Nach der Ruhe und Besinnung geht’s dann weiter ins turbulente Bangkok und dann von Nord nach Süd durch Thailand bis nach Malaysia. Wenn ich an Thailand denke, träume ich von atemberaubenden Landschaften, traumhaft schönen Stränden, einer faszinierenden Kultur und außergewöhnlichem Essen. Meine letzte Station in Asien wird dann die Insel Bali in Indonesien sein, bevor wir uns am anderen Ende der Welt in Neuseeland treffen, um auch dieses Land von Nord nach Süd zu durchqueren. Nach ein paar Monaten wollen wir nach Australien übersetzen um der Sonne nachzureisen. Vielleicht ein halbes Jahr lang. Alex und Ben, ich freue mich auf eine unvergessliche Zeit mit euch. Auf Freiheit. Und ich kann es kaum erwarten, endlich mit euch im Bulli zu sitzen. Where ever the road takes us..
Bevor ich fliege möchte ich noch ein paar Abschiedsgrüße loswerden. An Menschen, die mir wichtig sind und die ich zweifelsohne auch vermissen werde. Ich werde versuchen, einmal im Monat ein Lebenszeichen zu senden. Sei es hier im Blog oder anderweitig.
Danke für die schöne Zeit bis hierher. Für die wunderbaren Momente in der Natur, besonders am See.
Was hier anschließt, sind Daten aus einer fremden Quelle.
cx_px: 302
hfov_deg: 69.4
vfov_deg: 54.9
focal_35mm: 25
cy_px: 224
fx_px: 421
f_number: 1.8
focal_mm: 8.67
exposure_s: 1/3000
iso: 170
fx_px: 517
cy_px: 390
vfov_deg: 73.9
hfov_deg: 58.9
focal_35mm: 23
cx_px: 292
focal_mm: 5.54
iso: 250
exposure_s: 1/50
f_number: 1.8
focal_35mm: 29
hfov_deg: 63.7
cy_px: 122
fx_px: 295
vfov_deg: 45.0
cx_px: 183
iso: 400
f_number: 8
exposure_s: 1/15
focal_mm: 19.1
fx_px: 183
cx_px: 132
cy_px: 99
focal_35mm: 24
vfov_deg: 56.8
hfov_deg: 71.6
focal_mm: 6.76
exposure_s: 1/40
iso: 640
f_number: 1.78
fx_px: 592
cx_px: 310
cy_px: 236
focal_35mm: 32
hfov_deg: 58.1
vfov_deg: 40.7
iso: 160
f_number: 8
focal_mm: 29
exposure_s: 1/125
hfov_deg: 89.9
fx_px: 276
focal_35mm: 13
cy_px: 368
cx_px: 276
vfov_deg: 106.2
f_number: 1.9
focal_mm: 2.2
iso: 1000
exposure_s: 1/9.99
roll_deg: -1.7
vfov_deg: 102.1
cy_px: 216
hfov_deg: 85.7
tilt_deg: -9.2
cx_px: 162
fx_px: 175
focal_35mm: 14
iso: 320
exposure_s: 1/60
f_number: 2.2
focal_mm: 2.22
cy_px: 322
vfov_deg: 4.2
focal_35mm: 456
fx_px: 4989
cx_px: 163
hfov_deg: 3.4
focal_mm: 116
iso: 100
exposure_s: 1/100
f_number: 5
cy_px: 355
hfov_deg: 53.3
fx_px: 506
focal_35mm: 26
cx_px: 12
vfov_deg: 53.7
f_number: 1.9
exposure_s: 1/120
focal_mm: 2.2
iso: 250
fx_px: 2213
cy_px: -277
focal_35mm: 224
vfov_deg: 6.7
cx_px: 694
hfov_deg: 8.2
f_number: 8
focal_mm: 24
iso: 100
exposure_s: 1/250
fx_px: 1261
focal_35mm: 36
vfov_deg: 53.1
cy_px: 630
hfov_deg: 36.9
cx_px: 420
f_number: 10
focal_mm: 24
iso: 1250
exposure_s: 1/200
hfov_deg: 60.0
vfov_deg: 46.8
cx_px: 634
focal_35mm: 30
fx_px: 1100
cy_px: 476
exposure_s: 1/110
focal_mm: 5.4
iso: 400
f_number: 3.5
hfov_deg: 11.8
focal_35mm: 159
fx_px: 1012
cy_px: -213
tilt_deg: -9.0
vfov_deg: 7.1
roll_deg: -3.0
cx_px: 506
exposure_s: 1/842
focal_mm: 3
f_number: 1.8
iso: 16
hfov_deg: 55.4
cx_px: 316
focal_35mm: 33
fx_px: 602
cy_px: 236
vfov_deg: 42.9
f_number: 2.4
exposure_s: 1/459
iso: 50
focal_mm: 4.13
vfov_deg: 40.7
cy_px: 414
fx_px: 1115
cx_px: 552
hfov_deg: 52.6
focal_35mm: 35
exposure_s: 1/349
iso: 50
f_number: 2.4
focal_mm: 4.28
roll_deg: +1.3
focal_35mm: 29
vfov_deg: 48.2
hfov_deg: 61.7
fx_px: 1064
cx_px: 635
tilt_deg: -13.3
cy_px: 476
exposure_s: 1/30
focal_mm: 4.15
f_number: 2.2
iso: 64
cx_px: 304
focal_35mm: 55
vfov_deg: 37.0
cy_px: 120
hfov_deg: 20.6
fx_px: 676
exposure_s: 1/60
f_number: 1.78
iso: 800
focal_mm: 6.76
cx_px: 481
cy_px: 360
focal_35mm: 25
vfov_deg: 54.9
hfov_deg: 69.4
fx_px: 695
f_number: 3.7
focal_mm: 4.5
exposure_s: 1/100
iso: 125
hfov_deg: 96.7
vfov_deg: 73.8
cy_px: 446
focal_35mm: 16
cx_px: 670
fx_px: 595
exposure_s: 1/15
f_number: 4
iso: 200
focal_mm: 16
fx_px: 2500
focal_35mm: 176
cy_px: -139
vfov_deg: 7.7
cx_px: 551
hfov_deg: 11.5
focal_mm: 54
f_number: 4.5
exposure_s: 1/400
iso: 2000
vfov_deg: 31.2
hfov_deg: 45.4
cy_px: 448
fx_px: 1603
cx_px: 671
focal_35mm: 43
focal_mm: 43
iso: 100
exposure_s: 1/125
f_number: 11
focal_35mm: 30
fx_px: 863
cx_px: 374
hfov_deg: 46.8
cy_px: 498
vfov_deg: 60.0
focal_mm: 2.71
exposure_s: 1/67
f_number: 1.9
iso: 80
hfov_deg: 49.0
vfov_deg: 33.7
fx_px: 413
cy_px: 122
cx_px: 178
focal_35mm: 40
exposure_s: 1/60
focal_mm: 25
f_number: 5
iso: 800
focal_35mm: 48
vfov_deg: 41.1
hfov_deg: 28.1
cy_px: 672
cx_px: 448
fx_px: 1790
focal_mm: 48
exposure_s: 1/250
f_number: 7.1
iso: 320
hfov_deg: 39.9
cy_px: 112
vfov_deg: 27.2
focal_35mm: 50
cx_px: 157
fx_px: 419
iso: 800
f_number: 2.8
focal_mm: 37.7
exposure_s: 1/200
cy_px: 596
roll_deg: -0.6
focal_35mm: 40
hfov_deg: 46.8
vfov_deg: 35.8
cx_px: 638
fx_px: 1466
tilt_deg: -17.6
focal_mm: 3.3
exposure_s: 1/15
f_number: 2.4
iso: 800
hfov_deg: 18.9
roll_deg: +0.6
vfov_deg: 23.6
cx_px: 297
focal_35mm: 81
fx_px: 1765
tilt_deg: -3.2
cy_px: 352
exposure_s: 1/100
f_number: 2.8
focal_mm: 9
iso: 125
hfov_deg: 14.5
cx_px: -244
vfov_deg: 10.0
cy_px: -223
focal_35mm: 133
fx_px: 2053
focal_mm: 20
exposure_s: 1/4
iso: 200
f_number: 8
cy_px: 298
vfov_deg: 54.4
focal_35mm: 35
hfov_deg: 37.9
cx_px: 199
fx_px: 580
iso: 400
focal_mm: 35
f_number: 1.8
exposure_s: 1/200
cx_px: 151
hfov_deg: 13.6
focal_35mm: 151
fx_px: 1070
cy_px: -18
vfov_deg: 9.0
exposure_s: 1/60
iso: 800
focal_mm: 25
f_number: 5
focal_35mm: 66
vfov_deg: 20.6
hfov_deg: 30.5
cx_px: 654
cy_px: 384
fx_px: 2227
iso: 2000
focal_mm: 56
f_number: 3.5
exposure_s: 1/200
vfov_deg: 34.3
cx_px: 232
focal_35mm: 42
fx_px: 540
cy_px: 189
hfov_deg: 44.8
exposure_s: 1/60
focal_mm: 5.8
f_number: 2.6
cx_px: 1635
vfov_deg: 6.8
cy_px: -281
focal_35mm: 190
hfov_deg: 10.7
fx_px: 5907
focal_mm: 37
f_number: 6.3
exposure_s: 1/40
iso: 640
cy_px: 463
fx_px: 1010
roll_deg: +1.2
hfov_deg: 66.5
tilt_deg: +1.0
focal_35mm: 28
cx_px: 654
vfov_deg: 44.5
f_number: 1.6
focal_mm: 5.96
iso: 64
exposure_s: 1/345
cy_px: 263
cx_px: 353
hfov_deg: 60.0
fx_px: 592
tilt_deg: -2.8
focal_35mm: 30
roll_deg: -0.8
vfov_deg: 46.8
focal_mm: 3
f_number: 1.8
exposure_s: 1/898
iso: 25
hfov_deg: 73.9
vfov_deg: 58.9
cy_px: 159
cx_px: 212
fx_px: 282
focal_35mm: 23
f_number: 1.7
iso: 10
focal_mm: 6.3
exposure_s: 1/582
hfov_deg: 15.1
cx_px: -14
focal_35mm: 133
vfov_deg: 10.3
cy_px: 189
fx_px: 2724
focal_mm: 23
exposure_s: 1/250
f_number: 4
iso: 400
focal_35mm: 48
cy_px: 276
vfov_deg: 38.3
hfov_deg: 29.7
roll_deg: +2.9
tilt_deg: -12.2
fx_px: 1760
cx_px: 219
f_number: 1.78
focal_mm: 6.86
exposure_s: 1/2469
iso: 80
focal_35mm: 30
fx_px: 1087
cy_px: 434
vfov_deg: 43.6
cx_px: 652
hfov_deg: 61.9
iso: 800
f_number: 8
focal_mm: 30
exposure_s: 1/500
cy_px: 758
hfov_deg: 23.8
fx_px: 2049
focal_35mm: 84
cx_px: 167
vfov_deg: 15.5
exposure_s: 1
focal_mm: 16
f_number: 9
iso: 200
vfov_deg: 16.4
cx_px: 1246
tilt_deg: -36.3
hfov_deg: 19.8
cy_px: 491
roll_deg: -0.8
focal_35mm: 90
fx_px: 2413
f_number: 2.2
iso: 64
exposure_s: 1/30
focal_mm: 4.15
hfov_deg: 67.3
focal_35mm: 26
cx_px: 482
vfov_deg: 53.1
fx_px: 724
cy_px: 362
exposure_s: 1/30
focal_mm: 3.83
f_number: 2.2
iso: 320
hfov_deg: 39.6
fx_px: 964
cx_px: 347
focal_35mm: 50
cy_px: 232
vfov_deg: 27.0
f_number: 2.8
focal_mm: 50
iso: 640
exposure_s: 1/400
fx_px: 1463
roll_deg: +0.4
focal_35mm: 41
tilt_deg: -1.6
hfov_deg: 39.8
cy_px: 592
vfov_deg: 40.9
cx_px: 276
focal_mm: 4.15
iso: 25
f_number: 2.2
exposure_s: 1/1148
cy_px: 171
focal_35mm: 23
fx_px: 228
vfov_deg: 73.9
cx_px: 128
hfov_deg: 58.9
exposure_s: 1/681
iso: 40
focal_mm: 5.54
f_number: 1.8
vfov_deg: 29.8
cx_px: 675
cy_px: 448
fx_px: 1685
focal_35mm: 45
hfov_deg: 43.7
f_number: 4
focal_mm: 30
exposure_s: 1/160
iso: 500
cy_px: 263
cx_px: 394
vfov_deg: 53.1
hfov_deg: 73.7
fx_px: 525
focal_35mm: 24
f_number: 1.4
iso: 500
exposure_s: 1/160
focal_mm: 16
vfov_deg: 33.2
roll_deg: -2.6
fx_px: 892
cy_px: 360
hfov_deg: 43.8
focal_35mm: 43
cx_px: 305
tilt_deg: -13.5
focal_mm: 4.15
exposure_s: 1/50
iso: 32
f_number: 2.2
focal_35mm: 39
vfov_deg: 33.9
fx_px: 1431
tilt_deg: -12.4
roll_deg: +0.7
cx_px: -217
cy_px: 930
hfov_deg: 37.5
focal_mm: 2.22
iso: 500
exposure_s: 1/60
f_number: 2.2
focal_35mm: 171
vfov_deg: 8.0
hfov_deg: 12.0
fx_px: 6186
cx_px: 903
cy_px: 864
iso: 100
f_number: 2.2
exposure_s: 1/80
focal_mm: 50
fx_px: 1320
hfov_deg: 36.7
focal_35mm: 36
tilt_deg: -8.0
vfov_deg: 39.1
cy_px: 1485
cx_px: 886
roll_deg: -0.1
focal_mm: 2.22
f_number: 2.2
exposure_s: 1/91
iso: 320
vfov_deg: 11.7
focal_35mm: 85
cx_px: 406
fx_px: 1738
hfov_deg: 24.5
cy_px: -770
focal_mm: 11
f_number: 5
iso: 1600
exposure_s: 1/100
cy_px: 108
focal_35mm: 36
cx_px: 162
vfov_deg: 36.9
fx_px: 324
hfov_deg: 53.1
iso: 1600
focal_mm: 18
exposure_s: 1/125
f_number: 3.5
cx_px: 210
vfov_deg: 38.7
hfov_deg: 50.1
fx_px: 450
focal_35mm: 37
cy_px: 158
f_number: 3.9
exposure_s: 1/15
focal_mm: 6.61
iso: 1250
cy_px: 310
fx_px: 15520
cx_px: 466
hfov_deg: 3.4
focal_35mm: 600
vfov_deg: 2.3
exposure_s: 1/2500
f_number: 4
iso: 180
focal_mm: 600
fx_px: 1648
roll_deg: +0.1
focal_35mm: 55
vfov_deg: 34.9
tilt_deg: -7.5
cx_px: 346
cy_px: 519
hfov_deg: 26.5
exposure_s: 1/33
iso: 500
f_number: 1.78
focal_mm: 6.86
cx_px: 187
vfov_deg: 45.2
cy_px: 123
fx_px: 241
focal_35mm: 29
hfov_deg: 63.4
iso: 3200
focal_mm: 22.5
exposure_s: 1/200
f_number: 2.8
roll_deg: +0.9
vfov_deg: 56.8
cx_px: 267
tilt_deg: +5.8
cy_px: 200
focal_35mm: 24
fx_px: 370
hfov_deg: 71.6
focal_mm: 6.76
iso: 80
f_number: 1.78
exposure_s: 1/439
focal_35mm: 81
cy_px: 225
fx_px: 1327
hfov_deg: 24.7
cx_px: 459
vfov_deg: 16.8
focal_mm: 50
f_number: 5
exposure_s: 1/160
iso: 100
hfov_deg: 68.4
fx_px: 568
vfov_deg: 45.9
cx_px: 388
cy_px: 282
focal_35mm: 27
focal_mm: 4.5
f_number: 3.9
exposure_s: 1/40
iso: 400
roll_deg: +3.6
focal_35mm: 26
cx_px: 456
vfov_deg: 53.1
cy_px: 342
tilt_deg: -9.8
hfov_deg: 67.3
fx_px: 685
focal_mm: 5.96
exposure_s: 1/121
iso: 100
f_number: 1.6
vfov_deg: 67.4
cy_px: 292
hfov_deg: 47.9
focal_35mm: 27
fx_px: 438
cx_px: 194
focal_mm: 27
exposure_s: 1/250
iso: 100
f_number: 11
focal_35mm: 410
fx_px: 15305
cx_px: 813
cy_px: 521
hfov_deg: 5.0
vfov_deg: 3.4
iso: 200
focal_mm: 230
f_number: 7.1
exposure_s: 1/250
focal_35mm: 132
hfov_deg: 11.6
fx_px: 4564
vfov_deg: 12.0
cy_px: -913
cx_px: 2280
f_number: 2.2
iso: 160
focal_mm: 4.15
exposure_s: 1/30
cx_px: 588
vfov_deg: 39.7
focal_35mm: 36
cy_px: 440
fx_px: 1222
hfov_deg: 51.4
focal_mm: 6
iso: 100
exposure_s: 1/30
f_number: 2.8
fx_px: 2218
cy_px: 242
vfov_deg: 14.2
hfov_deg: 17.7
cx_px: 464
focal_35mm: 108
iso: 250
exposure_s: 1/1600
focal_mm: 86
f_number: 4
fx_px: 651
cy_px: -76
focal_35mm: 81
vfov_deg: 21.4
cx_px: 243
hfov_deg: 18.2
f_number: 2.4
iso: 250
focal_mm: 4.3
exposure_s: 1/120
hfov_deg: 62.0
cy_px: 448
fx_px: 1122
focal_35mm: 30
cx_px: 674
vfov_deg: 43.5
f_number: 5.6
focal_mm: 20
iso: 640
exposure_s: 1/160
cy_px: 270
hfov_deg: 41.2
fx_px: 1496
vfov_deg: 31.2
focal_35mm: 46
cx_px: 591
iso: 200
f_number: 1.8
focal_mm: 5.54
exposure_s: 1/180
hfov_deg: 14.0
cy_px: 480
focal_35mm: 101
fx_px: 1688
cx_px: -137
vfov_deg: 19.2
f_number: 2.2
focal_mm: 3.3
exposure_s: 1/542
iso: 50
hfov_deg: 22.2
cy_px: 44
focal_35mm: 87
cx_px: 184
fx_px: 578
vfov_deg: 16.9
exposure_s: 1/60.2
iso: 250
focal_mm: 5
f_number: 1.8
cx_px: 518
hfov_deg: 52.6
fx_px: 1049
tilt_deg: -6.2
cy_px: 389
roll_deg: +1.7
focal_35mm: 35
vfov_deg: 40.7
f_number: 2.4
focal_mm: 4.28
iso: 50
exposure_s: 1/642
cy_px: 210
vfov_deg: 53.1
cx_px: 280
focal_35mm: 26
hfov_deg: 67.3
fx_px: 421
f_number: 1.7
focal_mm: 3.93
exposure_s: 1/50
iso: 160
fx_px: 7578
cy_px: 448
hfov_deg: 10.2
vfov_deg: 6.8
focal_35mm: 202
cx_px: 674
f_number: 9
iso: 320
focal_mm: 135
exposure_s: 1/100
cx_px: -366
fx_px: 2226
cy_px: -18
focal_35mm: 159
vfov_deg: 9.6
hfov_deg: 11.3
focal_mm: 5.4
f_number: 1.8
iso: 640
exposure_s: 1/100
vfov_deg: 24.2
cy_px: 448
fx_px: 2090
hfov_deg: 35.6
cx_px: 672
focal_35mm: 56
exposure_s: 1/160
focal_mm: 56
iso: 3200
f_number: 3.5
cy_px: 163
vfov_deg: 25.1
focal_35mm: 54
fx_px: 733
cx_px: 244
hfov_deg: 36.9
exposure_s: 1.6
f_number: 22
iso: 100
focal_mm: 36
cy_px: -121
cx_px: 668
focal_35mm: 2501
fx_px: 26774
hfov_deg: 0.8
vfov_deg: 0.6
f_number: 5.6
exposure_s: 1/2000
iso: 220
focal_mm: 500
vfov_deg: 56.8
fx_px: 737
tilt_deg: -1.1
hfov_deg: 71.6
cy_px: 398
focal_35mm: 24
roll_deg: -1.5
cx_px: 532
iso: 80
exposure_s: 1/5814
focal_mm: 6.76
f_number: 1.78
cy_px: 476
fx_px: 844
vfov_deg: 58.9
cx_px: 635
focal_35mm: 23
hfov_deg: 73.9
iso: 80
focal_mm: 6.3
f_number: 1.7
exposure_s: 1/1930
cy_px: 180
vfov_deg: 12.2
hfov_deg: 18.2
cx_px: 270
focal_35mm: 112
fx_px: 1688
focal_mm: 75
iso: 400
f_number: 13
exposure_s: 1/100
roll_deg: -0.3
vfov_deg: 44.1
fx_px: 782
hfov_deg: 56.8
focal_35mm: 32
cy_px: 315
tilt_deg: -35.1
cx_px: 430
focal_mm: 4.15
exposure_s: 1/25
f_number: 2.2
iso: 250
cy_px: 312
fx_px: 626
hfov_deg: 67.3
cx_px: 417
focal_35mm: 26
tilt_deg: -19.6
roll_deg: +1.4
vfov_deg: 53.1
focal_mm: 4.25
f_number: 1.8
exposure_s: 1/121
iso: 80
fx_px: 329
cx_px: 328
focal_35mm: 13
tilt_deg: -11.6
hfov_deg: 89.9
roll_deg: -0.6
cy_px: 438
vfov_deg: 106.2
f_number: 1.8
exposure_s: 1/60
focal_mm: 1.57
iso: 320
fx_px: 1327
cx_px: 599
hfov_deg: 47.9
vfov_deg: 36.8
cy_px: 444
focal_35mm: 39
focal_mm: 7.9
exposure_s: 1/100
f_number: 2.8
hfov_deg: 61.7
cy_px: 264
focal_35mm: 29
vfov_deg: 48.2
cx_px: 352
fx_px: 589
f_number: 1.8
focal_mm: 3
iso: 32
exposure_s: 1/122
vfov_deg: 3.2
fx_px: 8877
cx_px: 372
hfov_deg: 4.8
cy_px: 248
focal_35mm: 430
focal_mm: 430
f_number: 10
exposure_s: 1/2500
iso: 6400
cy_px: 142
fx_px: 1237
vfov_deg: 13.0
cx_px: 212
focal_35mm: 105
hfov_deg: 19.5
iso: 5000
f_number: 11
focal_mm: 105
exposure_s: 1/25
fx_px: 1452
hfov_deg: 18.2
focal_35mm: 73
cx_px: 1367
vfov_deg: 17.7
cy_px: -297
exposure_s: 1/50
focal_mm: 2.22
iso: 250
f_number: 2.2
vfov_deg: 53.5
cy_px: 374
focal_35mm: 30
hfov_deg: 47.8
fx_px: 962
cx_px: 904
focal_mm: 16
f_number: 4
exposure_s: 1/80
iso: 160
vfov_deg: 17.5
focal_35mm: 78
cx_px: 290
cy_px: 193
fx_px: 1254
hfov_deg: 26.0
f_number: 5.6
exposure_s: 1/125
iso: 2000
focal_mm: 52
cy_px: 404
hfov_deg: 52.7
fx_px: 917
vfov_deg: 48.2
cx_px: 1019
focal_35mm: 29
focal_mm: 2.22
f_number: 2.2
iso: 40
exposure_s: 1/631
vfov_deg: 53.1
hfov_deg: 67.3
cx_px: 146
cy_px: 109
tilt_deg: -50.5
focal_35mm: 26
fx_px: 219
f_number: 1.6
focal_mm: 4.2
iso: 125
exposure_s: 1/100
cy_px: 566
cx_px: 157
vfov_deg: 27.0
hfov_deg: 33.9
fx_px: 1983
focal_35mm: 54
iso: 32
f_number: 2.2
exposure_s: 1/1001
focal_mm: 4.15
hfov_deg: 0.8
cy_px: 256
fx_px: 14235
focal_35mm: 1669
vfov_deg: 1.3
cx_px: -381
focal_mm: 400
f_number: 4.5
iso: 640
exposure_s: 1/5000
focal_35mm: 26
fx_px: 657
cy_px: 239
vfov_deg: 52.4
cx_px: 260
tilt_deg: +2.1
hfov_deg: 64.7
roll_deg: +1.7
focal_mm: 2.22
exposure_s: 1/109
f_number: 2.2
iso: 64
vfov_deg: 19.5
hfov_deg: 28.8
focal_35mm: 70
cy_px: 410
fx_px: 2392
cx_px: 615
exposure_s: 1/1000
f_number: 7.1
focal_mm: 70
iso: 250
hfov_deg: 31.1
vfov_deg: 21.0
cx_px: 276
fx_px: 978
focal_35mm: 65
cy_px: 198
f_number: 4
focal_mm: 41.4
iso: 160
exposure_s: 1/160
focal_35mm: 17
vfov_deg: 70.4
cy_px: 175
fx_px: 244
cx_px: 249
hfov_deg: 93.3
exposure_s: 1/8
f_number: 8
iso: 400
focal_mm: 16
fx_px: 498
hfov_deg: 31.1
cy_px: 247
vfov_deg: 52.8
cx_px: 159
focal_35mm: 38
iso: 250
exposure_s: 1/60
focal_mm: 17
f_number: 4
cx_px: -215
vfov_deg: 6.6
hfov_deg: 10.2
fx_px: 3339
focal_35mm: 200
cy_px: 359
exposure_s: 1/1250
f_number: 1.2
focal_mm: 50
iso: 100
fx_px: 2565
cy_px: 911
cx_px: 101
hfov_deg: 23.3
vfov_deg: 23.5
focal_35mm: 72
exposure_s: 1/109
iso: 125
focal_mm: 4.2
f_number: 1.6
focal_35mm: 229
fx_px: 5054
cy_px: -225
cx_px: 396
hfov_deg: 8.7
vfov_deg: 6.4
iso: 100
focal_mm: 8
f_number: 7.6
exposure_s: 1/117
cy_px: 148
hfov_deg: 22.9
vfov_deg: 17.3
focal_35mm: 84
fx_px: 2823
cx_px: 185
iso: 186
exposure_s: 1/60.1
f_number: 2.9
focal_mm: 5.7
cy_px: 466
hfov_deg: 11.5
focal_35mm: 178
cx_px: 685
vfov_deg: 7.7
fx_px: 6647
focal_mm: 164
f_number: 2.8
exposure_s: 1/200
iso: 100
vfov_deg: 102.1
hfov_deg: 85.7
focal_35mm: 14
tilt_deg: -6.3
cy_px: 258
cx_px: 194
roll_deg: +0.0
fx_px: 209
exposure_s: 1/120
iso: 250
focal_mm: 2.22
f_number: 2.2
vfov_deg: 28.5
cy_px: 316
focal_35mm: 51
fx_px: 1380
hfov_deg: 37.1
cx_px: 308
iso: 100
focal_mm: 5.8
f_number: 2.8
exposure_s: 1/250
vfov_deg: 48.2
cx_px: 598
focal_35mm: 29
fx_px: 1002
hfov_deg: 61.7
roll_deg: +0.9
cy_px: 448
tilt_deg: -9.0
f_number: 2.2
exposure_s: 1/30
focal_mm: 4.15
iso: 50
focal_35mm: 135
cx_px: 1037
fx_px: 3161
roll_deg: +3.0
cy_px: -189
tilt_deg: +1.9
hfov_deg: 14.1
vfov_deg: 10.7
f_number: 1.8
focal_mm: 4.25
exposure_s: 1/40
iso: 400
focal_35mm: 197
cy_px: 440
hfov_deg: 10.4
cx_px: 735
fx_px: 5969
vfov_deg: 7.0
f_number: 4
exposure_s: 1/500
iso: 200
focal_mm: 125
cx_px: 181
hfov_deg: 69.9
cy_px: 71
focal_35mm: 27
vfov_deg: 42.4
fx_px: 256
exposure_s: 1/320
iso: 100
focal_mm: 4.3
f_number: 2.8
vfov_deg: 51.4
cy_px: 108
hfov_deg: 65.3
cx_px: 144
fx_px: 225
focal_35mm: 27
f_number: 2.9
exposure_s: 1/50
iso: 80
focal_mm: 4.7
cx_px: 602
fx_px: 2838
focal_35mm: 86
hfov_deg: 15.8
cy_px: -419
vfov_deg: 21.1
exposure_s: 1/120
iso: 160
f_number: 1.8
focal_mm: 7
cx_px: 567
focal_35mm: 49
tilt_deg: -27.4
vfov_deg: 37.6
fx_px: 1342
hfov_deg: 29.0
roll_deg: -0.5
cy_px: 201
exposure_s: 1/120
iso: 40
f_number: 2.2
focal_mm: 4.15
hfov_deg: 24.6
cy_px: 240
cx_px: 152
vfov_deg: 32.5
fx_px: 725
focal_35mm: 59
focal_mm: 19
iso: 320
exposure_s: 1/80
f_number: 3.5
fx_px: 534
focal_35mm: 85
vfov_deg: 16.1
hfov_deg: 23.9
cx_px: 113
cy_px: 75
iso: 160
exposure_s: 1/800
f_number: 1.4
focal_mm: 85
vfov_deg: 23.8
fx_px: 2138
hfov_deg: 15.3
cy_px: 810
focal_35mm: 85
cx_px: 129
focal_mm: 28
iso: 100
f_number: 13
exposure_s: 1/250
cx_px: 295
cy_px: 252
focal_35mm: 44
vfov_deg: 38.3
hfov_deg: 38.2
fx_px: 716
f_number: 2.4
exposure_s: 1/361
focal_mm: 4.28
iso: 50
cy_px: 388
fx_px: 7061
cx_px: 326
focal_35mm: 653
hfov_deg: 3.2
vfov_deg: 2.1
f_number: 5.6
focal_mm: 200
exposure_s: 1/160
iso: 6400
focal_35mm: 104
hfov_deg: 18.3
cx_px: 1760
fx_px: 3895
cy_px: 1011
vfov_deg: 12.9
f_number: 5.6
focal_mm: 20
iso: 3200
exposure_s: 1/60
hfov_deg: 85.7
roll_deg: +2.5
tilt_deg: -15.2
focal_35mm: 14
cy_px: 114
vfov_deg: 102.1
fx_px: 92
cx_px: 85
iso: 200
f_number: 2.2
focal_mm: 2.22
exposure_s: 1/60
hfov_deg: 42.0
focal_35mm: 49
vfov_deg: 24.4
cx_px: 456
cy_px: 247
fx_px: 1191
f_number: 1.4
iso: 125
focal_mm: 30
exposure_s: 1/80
Für all das, was hier in und um Jena so passiert ist. Die tollen Abende, Biken, Para, Tanzen im Kassa bis es hell wird und früh am Morgen der erste Zug dicht am Fenster vorbeirauscht.. Für noch so viel mehr! All das wird mir fehlen. Alles alles Gute für euch!
Also auf diesem Weg nochmal einen dicken Abschiedsgruß an die Familie, allen Freunden, Sportsfreunden, Kommilitonen oder Bekannten. Keine Sorge, ich pass auf mich auf.
Und schon mal beste Grüße nach Hong Kong. Packen wir es an und machen was ganz großes draus! Das wird eine tolle Zeit. Mitch hoffentlich klappt das, das wär riesig. Das Hausboot liegt dann hoffentlich schon im Hafen ;)
Alles Gute auch dem SV für die laufende Spielzeit. Kopf hoch und viel Erfolg Jungs, macht sie nieder. „Nur der SV Schott“ :)
Und bei allen Mitarbeitern und Besuchern, besonders den Stammgästen unseres Saunatempels im GalaxSea möchte ich mich für den herzlichen Abschied bedanken. Eine wunderbare Überraschung. Lucifer wird sich nun erst mal für ein Jahr verabschieden..

Also, bye bye Germany. Und bis bald!